Healthcare Technology Featured Article

October 25, 2012

Heart Rate Headphones for Exercisers -- Be Still My Heart?


Anyone who has walked into a fitness center, gone skiing, likes to run or engages in other forms of vigorous exercise knows music and exercise are inexorably intertwined. It almost seems you can’t have one without the other, all of which makes headset manufacturers delirious. Indeed, as Julie Andrews sang in the Hollywood classic movie, “The hills are alive with the sound of music.”  

And, there is no denying that music can motivate athletes to speed up or slow down their exercise regimens.  Athletes have carefully selected playlists for when they are working out, and a new app promises to help them find just the right tunes to enable them get the most out of their sessions.

The app is called MusicalHeart. It is a music-recommendation engine that uses a user’s heart rate to recommend songs.  

What it is all about

Created by a team of researchers at the University of Virginia, the app is quite ingenious. Your smartphone is connconnected to headphones that listen to your heart rate through the throb of arteries in your ear.  With heart rate knowledge known, the app selects a song that matches the wearer’s pre-defined desired intensity level. If the wearer is currently performing under their target heart rate, MusicalHeart selects a song to raise it, and if they are over their target heart rate, the app will play a song to lower it.
· · · ·
Explore the material
(a) Translate this sentence from the article on heart rate headphones into Spanish: "If the wearer is currently performing under their target heart rate, MusicalHeart selects a song to raise it, and if they are over their target heart rate, the app will play a song to lower it."
(b) Write the next paragraph of the article on heart rate headphones, picking up after its final sentence.
The rows come from a separate source that has no connection to the article.
· · · ·
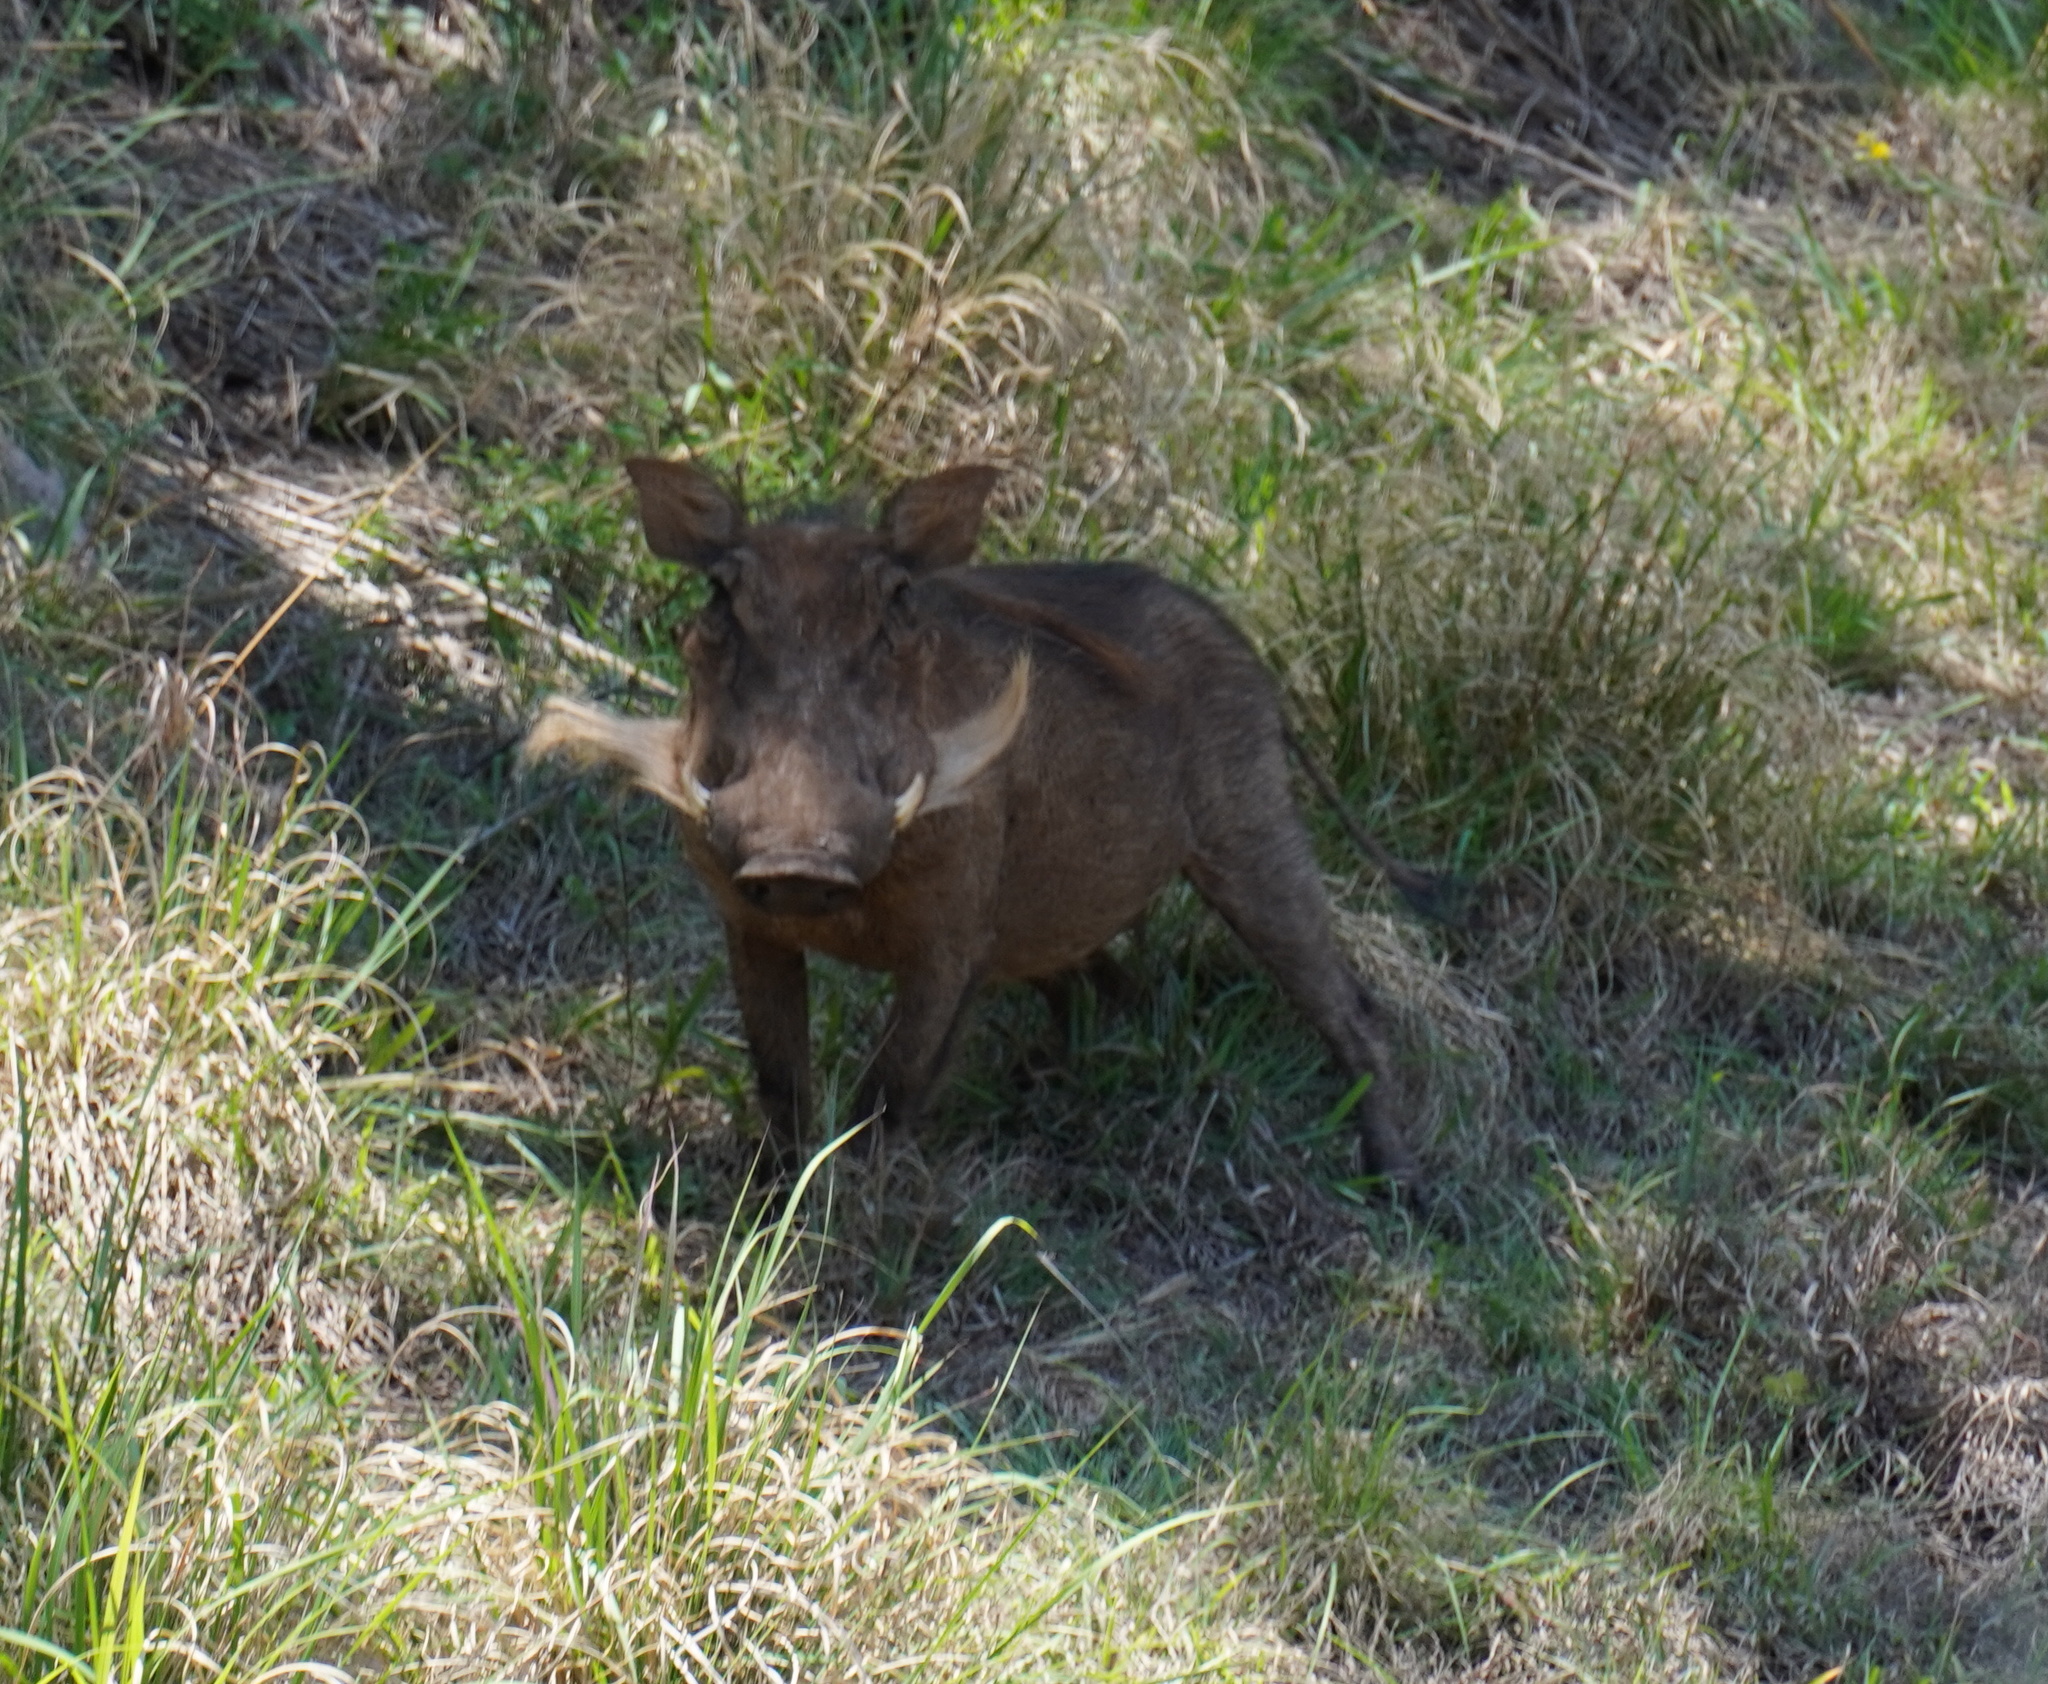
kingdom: Animalia
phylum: Chordata
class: Mammalia
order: Artiodactyla
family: Suidae
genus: Phacochoerus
· · · ·
Answer set
(a) Si el usuario está rindiendo actualmente por debajo de su frecuencia cardíaca objetivo, MusicalHeart selecciona una canción para aumentarla, y si está por encima de su frecuencia cardíaca objetivo, la aplicación reproducirá una canción para reducirla.

(b)
It gets even better. You can sets your personal goals (such as a target heart rate zone) and the device will recommend and play appropriate music– considering your current heart rate, target heart rate, past responses to music and activity level.

The schematic in the whitepaper the researchers have prepared shows what is involved.

Source: MusicalHeart: A Hearty Way of Listening to Music (University of Virginia)

Putting aside all of the interesting engineering that has gone into this, a simple way to understand it is that it performs the same function as a wearable heart rate monitor. The difference is you will not need an  additional piece of equipment.  The solution here is to embed a microphone, inertial measurement unit (IMU), and LED into the headphones and  integrate the necessary equipment into a device already worn by those who exercise. Think of this as just an great upgrade to your headset collection. 

Want to learn more? The folds from The University of Virginia will be singing the praises of their innovation in November at the SenSys conference in Toronto. Sorry Apple lovers, but I hope the Android version is commercialized soon and first. I am getting my play list ready now.